The Philadelphia of the present has achieved what previous generations had thought impossible: New Yorkers come for a quick visit, fall in love, and decide to look for a house, hearkening back to the year 1776, when Congressional delegates were bowled over by the quality and comfort of this city.
If every museum, business, historic site and theater in town burned down overnight, you could still have a terrific trip to Philadelphia simply by eating.
Many of the high-end restaurants are grouped along Walnut Street between Broad Street and Rittenhouse Square and are located in the Old City district around 2nd and Market. Everything is available here, starting with an extraordinary number of Italian and Asian restaurants. Philadelphia was also an early center for American nouvelle cuisine and this has developed into a heritage the locals take for granted. One good option for the more exotic cuisines is Amara Cafe, a small, modest Thai restaurant that is a neighborhood favorite. The Saffron Cafe is a homey, internationally influenced café that is sure to please everyone. For a little taste of the islands, Roy Yamaguchi’s Roy’s cooks up all the flavors of Hawaii. For a real, down home Philly joint, try the delightfully gritty Little Pete’s. Finally, if you’re more in the mood for something a bit more European, the Brasserie Perrier is the place for you.

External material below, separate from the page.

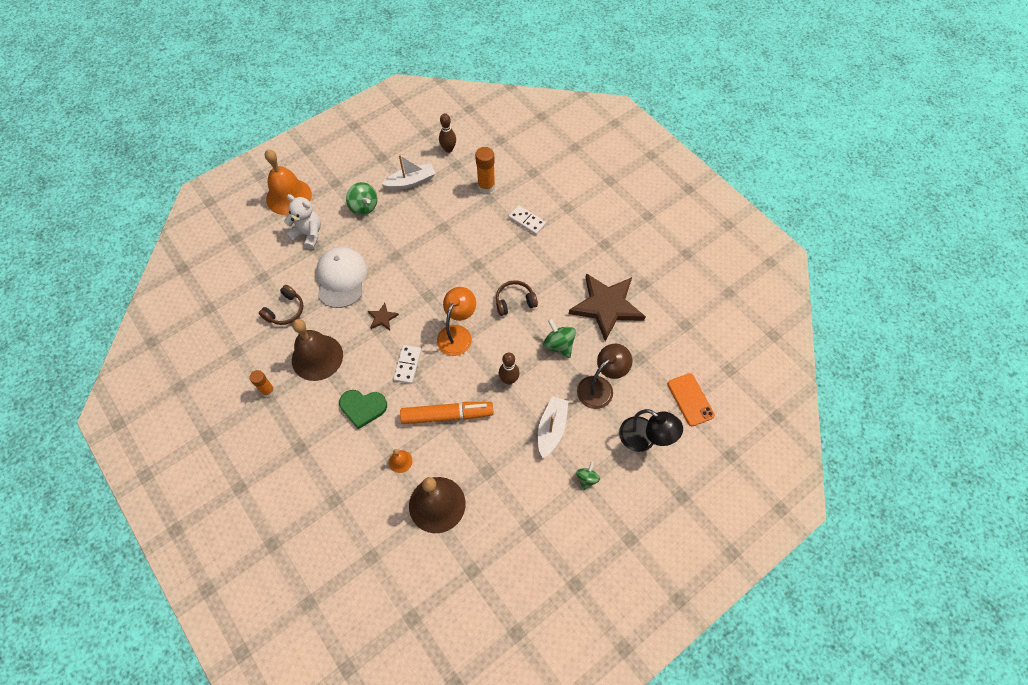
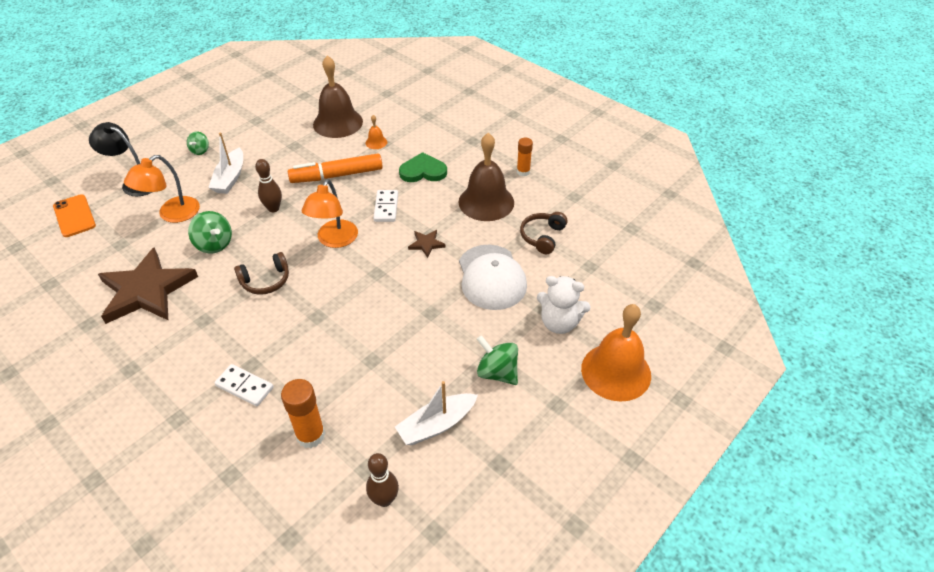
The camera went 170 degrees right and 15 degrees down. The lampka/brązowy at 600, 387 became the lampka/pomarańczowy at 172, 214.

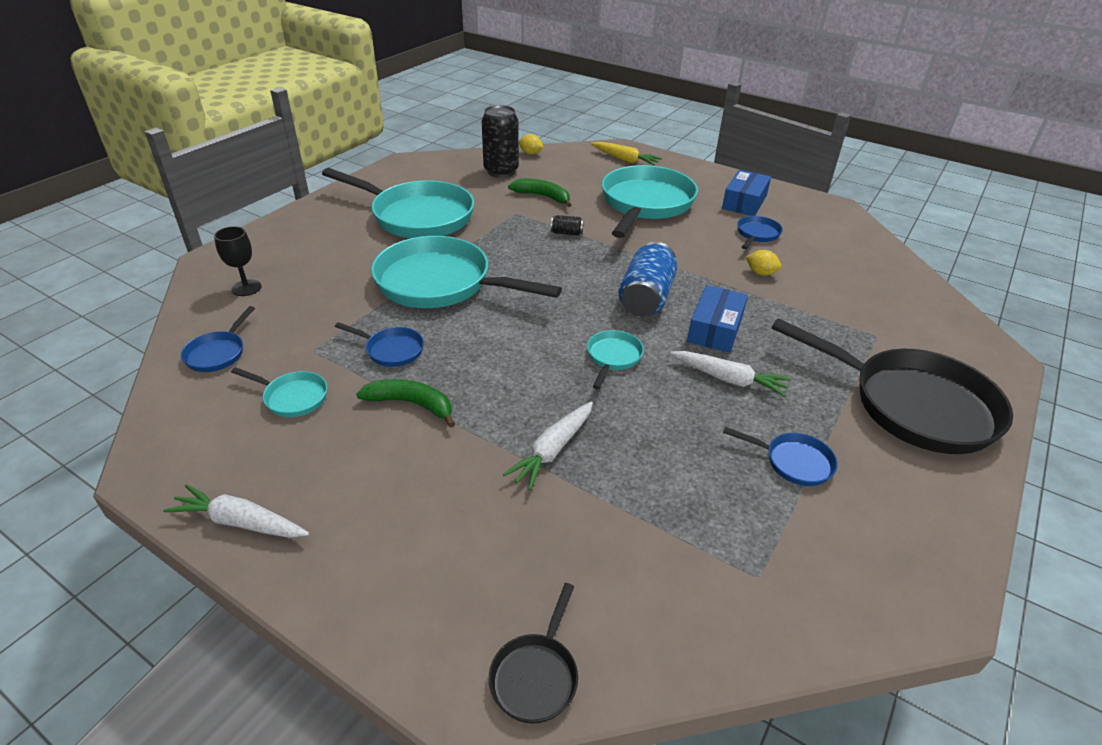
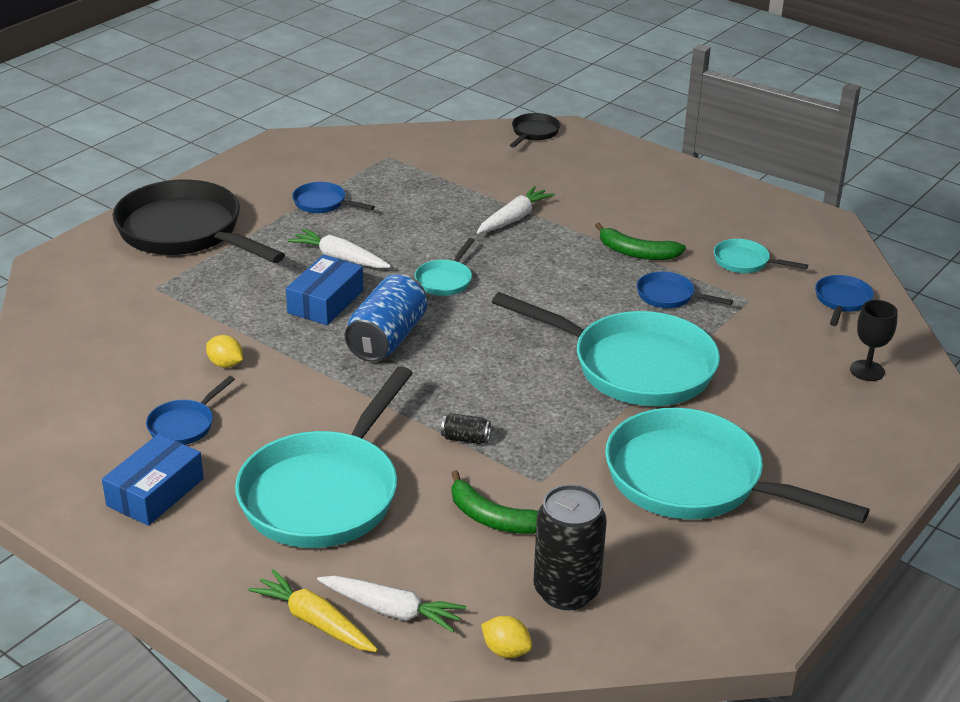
The camera went 175 degrees left and 5 degrees down. The marchewka/biały moved from 240, 522 to 392, 610.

For a classic Philly Cheesesteak, two different places in the Italian Market stay open all night to supply the crowds. For some more casual food, the family owned Cosmo’s Deli is a crowd pleaser for all kinds of Italian deli items. For something a bit more upscale, but that won’t break the bank, stop in to Gayle Restaurant. Moving south of the border, Cantina El Caballito is sure to please with all your favorite Mexican specialties.
Chinatown is a haven for those visitors who are in the mood for a taste of Asian cuisines. The grand and elegant Ocean Harbor serves specialties from all over China, while vegetarians can delight in the meat-free fare at Harmony Vegetarian Restaurant. Although called “Chinatown,” there is more than just Chinese food on offer here; the Palace at the Ben offers spicy and rich Indian cuisine, Penang serves up in-demand Malaysian cuisine. Leaving the Asian continent altogether, Johnny Brenda’s offers Mediterranean food in a lively, bar-like atmosphere.
The charming Society Hill neighborhood features many quality restaurants, ranging from fancy to cozy and casual. Bistro Romano is an elegant restaurant featuring delectable European specialties. For a more casual option, the South Street Diner is a late night favorite featuring everything you would expect from a traditional diner, as well as a variety of Greek specialties, while another late night eatery, Hello Cafe serves up satisfying Chinese dishes. Italian food is not lacking in this neighborhood with Sfizzio and the Monte Carlo Living Room, one of the area’s most popular restaurants.